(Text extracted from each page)
———

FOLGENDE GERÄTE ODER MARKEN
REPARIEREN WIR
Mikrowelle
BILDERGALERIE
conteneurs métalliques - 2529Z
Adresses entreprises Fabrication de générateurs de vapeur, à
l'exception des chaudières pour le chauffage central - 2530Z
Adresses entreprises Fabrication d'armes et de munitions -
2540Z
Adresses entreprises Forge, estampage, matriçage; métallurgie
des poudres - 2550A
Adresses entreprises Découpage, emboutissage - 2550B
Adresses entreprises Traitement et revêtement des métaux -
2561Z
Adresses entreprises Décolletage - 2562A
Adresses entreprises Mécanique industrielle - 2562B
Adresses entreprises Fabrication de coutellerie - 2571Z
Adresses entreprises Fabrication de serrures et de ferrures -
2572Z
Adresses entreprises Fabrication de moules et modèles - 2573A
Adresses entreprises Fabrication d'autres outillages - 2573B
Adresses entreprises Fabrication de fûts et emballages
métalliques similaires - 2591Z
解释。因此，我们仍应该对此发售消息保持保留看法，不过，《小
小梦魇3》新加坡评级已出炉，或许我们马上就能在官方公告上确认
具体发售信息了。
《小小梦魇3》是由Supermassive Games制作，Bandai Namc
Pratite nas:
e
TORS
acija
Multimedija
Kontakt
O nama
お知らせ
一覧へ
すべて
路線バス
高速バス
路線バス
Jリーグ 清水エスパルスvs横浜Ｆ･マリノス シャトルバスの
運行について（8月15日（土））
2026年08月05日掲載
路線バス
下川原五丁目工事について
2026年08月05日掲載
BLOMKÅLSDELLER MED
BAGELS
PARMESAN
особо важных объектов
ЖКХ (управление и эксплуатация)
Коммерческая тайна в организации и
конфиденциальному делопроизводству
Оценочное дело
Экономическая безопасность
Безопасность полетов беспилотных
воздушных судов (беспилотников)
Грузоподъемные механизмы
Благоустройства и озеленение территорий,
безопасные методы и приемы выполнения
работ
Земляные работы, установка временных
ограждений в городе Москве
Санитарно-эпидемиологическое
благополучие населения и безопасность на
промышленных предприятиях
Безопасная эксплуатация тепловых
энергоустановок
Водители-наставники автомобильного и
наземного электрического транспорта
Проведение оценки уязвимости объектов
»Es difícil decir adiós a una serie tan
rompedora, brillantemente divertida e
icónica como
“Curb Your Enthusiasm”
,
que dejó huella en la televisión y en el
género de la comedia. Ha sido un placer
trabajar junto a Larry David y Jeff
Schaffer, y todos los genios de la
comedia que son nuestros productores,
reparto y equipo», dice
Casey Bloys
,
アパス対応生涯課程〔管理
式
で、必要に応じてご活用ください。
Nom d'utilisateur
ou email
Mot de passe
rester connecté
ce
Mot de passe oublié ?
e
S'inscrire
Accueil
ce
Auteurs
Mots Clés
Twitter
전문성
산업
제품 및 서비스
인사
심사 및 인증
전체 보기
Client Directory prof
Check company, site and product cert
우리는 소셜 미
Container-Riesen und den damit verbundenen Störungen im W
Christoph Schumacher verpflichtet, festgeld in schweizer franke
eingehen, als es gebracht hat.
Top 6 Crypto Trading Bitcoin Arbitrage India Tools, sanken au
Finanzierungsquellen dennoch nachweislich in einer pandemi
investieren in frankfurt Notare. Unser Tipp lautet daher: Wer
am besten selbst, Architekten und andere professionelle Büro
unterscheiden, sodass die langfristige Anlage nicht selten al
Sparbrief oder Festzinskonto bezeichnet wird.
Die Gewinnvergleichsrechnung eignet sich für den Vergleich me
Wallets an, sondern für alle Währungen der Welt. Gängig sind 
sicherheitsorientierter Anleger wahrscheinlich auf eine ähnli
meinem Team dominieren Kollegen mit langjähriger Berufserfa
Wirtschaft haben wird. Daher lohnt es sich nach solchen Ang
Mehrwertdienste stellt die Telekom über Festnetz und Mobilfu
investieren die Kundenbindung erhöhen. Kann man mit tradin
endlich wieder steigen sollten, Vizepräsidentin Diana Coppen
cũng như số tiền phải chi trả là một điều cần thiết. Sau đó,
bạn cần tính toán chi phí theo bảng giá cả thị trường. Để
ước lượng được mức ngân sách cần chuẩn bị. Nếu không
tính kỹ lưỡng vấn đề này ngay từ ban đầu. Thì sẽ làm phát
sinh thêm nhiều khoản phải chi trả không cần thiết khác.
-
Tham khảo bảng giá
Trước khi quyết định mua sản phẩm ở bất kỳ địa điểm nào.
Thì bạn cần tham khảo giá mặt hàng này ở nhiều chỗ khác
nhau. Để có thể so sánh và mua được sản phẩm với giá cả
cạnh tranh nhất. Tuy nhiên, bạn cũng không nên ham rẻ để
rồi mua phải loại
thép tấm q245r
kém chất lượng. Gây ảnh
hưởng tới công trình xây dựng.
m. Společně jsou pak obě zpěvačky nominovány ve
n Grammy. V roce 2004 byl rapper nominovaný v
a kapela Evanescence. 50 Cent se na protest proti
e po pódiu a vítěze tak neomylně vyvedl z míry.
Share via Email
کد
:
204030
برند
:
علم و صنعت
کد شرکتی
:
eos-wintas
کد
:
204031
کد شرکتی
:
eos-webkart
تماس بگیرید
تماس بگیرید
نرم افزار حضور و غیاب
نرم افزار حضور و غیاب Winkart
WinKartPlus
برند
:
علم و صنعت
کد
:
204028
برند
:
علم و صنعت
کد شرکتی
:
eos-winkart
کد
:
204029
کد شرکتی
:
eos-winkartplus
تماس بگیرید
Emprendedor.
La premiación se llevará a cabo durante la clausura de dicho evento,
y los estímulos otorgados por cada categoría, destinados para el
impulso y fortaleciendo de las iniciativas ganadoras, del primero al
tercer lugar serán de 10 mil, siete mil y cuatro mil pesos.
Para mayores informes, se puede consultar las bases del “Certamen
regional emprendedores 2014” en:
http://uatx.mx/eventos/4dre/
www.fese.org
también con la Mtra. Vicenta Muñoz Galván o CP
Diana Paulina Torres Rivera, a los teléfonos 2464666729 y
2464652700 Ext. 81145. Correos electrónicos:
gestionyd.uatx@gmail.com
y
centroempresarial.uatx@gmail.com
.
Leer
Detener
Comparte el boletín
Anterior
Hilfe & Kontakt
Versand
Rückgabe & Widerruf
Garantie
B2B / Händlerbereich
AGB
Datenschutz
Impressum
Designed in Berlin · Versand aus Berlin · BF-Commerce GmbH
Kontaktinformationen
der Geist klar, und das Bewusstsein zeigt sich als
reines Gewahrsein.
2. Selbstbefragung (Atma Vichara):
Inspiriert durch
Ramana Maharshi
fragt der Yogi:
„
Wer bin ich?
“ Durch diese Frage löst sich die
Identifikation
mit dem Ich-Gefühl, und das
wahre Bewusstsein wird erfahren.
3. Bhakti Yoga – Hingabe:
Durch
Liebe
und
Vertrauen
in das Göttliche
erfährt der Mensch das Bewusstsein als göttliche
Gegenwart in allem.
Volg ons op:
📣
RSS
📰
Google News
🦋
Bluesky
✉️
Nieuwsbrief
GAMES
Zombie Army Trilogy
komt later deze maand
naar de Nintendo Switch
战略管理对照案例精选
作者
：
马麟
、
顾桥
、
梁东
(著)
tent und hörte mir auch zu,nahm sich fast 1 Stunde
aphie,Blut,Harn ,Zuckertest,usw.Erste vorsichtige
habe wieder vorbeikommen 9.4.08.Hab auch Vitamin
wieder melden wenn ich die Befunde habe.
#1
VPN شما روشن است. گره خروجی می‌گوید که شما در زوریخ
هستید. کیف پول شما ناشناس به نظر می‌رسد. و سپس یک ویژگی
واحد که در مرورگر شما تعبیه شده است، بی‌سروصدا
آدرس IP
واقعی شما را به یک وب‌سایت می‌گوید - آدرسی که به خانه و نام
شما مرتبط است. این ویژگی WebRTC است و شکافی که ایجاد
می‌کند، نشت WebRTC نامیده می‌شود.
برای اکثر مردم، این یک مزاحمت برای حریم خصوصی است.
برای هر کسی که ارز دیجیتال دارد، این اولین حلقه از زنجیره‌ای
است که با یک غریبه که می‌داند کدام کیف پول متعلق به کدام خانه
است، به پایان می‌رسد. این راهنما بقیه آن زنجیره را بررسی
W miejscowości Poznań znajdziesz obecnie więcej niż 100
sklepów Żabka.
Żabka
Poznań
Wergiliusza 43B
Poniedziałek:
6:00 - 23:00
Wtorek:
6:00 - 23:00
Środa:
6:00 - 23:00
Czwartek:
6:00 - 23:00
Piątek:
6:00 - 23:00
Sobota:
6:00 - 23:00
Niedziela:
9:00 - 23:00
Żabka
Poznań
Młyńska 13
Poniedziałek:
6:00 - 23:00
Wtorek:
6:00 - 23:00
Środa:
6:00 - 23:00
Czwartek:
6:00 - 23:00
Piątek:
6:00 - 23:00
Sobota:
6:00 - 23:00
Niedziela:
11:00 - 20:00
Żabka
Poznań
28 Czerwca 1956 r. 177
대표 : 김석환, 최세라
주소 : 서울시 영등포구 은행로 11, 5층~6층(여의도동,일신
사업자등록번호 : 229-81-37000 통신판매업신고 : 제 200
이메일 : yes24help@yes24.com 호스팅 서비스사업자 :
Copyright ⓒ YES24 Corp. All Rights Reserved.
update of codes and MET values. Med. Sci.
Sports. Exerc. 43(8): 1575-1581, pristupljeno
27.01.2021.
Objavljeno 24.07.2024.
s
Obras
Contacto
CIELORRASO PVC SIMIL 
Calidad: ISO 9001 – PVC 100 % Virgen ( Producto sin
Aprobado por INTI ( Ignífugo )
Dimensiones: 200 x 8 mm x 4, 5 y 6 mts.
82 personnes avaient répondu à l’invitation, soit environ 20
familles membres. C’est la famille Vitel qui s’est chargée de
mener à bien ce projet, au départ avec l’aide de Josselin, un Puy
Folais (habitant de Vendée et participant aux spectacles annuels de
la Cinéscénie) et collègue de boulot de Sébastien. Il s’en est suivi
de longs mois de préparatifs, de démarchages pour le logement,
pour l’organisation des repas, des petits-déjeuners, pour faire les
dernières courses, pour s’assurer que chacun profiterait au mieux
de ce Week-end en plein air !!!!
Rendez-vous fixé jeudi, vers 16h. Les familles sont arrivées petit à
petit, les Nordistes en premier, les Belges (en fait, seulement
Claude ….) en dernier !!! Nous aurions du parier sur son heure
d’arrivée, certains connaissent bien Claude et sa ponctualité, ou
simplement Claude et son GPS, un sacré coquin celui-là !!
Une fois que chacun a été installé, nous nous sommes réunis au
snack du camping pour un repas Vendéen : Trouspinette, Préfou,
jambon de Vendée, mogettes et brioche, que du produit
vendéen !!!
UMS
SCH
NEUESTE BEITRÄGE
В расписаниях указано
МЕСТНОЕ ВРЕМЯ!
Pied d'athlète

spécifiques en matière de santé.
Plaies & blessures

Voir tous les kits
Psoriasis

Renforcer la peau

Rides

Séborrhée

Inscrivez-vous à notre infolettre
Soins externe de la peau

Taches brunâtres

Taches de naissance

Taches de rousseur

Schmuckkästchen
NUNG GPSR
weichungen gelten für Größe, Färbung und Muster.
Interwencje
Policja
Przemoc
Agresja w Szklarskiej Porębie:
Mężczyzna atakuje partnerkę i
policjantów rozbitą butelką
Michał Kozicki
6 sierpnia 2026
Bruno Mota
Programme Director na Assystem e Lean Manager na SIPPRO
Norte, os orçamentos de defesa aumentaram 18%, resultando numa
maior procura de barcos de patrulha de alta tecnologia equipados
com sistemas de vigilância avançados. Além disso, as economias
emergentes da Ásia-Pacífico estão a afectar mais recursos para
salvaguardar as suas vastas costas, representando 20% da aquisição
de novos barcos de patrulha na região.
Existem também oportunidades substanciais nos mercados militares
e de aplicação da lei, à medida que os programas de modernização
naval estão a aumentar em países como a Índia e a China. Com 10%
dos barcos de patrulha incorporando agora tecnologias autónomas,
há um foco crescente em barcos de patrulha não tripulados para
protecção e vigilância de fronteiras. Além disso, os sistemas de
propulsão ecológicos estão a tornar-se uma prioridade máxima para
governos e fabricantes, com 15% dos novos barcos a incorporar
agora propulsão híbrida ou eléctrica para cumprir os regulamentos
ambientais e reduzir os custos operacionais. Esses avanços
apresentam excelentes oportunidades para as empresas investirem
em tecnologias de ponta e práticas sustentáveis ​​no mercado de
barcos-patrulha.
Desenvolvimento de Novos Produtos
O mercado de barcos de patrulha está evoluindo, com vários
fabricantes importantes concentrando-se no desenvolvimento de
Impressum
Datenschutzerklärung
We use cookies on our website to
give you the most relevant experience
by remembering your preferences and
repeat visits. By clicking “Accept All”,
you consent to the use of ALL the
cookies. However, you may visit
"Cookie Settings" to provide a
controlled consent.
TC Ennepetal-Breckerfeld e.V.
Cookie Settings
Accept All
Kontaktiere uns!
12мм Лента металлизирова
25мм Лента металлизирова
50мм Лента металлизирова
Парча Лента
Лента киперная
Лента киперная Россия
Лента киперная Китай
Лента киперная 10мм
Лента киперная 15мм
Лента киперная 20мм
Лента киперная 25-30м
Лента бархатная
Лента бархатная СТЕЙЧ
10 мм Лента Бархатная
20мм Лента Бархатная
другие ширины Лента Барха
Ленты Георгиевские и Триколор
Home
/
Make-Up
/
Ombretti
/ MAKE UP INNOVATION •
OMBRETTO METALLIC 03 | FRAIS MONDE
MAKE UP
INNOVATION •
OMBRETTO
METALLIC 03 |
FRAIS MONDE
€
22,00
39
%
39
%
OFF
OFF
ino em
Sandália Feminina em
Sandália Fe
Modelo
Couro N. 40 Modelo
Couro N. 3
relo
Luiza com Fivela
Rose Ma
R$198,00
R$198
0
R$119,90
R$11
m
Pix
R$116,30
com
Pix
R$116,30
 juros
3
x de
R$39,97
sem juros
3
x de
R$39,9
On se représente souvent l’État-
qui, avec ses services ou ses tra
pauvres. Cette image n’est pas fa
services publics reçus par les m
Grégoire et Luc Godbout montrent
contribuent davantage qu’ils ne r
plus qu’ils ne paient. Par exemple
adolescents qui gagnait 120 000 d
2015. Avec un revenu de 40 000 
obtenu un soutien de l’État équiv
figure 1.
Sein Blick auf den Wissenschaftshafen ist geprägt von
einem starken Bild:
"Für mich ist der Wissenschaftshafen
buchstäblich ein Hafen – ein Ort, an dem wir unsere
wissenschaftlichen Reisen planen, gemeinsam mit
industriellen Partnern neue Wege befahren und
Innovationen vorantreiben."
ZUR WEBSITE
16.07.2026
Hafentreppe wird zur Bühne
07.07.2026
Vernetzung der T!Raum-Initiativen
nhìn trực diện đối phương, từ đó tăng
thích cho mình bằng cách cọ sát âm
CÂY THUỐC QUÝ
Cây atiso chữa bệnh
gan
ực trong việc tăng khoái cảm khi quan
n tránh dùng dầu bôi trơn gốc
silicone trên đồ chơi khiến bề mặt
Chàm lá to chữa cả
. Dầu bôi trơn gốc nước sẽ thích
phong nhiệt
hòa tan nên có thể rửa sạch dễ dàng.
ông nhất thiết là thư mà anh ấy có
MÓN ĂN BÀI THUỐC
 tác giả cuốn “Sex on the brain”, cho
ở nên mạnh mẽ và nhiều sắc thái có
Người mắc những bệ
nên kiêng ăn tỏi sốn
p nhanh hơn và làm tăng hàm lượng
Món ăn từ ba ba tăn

———

▸ **About this task**:
Please copy out, word for word, everything from the start of the items down to the line containing "Проведение оценки уязвимости объектов", including that line.

▸ **Your response**:
FOLGENDE GERÄTE ODER MARKEN
REPARIEREN WIR
Mikrowelle
BILDERGALERIE
conteneurs métalliques - 2529Z
Adresses entreprises Fabrication de générateurs de vapeur, à
l'exception des chaudières pour le chauffage central - 2530Z
Adresses entreprises Fabrication d'armes et de munitions -
2540Z
Adresses entreprises Forge, estampage, matriçage; métallurgie
des poudres - 2550A
Adresses entreprises Découpage, emboutissage - 2550B
Adresses entreprises Traitement et revêtement des métaux -
2561Z
Adresses entreprises Décolletage - 2562A
Adresses entreprises Mécanique industrielle - 2562B
Adresses entreprises Fabrication de coutellerie - 2571Z
Adresses entreprises Fabrication de serrures et de ferrures -
2572Z
Adresses entreprises Fabrication de moules et modèles - 2573A
Adresses entreprises Fabrication d'autres outillages - 2573B
Adresses entreprises Fabrication de fûts et emballages
métalliques similaires - 2591Z
解释。因此，我们仍应该对此发售消息保持保留看法，不过，《小
小梦魇3》新加坡评级已出炉，或许我们马上就能在官方公告上确认
具体发售信息了。
《小小梦魇3》是由Supermassive Games制作，Bandai Namc
Pratite nas:
e
TORS
acija
Multimedija
Kontakt
O nama
お知らせ
一覧へ
すべて
路線バス
高速バス
路線バス
Jリーグ 清水エスパルスvs横浜Ｆ･マリノス シャトルバスの
運行について（8月15日（土））
2026年08月05日掲載
路線バス
下川原五丁目工事について
2026年08月05日掲載
BLOMKÅLSDELLER MED
BAGELS
PARMESAN
особо важных объектов
ЖКХ (управление и эксплуатация)
Коммерческая тайна в организации и
конфиденциальному делопроизводству
Оценочное дело
Экономическая безопасность
Безопасность полетов беспилотных
воздушных судов (беспилотников)
Грузоподъемные механизмы
Благоустройства и озеленение территорий,
безопасные методы и приемы выполнения
работ
Земляные работы, установка временных
ограждений в городе Москве
Санитарно-эпидемиологическое
благополучие населения и безопасность на
промышленных предприятиях
Безопасная эксплуатация тепловых
энергоустановок
Водители-наставники автомобильного и
наземного электрического транспорта
Проведение оценки уязвимости объектов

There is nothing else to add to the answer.